Give a man a beer, and he'll waste an hour.
Teach a man to brew, and he'll waste a lifetime.

-Anonymous

Thursday, July 10, 2008

Hopfen und Maltz, Gott erhalt's!

Loosely translated, the above saying means "God Save Hops and Malt". A good transition to discuss my next brewing ideas.

First off is a "mocktoberfest"; yes, an Oktoberfest or Märzen style beer fermented with ale yeast instead of lager yeast. I will be brewing it with a combination of Munich and Pilsner malt, for an orange-amber hue. Only hop additions will be modest bittering, and I will ferment it at a cool 60° F with the aid of a brewing refrigerator thermostat. I'll be using Fermentis K-97 yeast, which is derived from the German alt yeasts, known for a clean, crisp profile with few esters. I plan on lagering this post-fermentation until October, when hopefully I will have my draft system up and running, and can celebrate Oktoberfest thousands of miles away from Munich.
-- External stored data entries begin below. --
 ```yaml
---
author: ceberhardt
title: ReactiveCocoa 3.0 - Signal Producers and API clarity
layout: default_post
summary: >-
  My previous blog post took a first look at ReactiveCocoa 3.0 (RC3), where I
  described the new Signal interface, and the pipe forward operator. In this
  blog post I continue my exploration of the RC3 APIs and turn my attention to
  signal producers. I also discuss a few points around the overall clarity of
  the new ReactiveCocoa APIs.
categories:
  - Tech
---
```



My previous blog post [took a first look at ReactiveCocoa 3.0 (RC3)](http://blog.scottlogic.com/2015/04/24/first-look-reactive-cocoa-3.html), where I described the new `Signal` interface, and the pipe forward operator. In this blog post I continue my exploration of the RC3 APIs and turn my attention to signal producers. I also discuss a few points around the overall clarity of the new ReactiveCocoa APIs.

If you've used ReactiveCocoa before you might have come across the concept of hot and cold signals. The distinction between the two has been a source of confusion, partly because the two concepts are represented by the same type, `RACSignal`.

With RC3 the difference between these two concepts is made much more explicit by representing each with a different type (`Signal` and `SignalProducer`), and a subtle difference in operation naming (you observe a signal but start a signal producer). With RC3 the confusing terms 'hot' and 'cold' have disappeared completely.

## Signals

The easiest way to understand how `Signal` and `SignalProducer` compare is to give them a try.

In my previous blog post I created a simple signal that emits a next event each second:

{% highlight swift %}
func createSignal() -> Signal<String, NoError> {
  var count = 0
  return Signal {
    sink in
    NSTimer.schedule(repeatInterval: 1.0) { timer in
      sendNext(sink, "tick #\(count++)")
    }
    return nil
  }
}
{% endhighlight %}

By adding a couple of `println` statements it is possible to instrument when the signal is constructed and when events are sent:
Secondly I plan to take the cake of alt yeast and ferment what is known as a "sticke altbier". These are special seasonal brews from alt breweries in Northern Germany, and they have a similar malty profile to altbier but with much higher gravity. 12lbs of Munich malt, 2lbs of wheat, some Caramunich, and some Carafa malt, and it should be a dark, malty, tasty beer, perfect for when weather cools down around here.

Lastly, and this is just me considering some random brew ideas, I may have to try Charlie Papazian's method for sour mash brewing. My idea is as follows:

First, mash a simple pale beer, with about 6 pounds of pale malt, 3 pounds of wheat malt, and 1 pound of crystal or caramel malt. Mash for the standard period until conversion takes place, and then lauter into the kettle. Then I will take maybe 1/2 pound of extra uncrushed barley malt, and put it in a disposable muslin straining bag, tied off loosely at the end to keep the grain in the bag. This I will add to the wort when it has cooled to about 90° F. Then I cover it and leave it for a day or so, at room temperature, and allow the bugs on the unmashed malt to go wild. All kinds of nasties will start swimming around...lactic acid bacteria, particularly...and the wort will get funky and soured. Nothing you would ever want to drink. However, pinch your nose, pull the grain bag out and put the kettle on the stove. Now, open the windows, get the heat going, and boil the soured wort like it was any other brew, adding hops as needed. This will drive off a lot of the worst smells. What will remain in the brew is the sourness, which will give a refreshing tartness to the final beer. I think Fermentis T-58 would make a great estery Belgian yeast for this sort of beer. A sour Belgian style, without the post-fermentation wild yeast/bacteria still hanging around.